Others agree there's nothing in the backdating scandal that's likely to dump thousands of employees out onto the street.

University of Minnesota business professor Steve Parente, who closely monitors the health care industry, says there's little question UnitedHealth's operations are also in good shape.

Parente says United has shown big employers that it can efficiently deliver health care nationwide. And the backdating scandal hasn't affected its operations.

"In terms of its core business model, that's all been very sound," says Parente. "There's not a firm quite akin to it in the country in terms of its size, scope or mission."

McGuire has been reluctant to speak about the backdating controversy. Last spring, during an appearance before the media, he dodged questions about whether he'd resign.

"I have no response beyond we will do what the company and its independent people find," McGuire said at the time.

But UnitedHealth has not shied away from fessing up to its backdating misdeeds. It posted the findings of the investigation by outside lawyers on the Web.

Legal experts say that could help -- or hurt -- the company and McGuire. Some members of the Twin Cities legal community suggest the internal investigation could hurt the company by providing a roadmap for federal prosecutors.

The U.S. Securities and Exchange Commission and the U.S. Justice Department are expected to grill UnitedHealth intensely as they pursue their own investigations. The Internal Revenue Service may also want some money. That's because options backdating can result in underpaying federal taxes.

But Michael Koenig says it's too early to divine the legal consequences facing the company, McGuire and other execs. Koenig is a former Justice Department attorney who prosecuted securities fraud. He's now in private practice in Washington, D.C., with the firm of Dewey Ballantine.

"I think United will certainly face continuing SEC investigation," Koenig says. "But what ultimately happens, there is no way to predict."

What's the worst scenario for most companies caught backdating options illegally? Koenig expects they'll be hooked into agreements that let them escape prosecution as long as they meet certain conditions.

He says criminal prosecution for companies and individuals is likely only in the most extreme cases.

"One of the things the department of justice and SEC are looking into when they are making their decision is the level of egregiousness," Koenig says. "Backdating where there is particularly egregious conduct, making up options for people who don't exist. Such as happened in the Comverse case."

At Comverse Technology, two executives have pleaded guilty to fraud for backdating options. And the firm's CEO has been charged with illegally backdating options.

Legal experts say prosecutors pursuing backdating cases will look for signs of criminal intent, especially attempts to conceal misdeeds. So, UnitedHealth's decision to go public with its investigation may help. "If you are a publicly held company and you find out internally that something is wrong, the philosophy of the government is you get a good mark if you come and tell us," says B. Todd Jones, a a former U.S. attorney for Minnesota.

Jones, who is now in private practice, with Robins, Kaplan, Miller & Ciresi, also doubts most backdating cases will result in criminal prosecution.

"It's telling that to this juncture there have only been two or three criminal prosecutions related to options backdating," says Jones. "I think for most companies you're not looking at a criminal examination because of this conduct. You're looking at re-filing situations, maybe some regulatory fines and penalties."

Earlier this year, UnitedHealth said it would cost about $286 million to correct its accounting for back-dated options. Now, the company says the cost will be significantly higher. How high, it's not saying yet.

Whatever the eventual cost, analysts expect UnitedHealth could likely absorb it without too much trouble. The company is one of the largest, strongest and most profitable health insurers in the nation.

Through the first nine months of this year, UnitedHealth had about $54 billion in revenue. And it posted a profit of $3 billion.

··········

## Activity:
Copy the passage on UnitedHealth starting at "Parente says United" and ending at "at the time.", and swap every "backdating" for "options backdating". Rely only on the passage on UnitedHealth.

## Data block:

··········

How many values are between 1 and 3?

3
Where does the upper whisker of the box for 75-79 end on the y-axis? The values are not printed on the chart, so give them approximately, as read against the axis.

··········

## Response area:
Parente says United has shown big employers that it can efficiently deliver health care nationwide. And the options backdating scandal hasn't affected its operations.

"In terms of its core business model, that's all been very sound," says Parente. "There's not a firm quite akin to it in the country in terms of its size, scope or mission."

McGuire has been reluctant to speak about the options backdating controversy. Last spring, during an appearance before the media, he dodged questions about whether he'd resign.

"I have no response beyond we will do what the company and its independent people find," McGuire said at the time.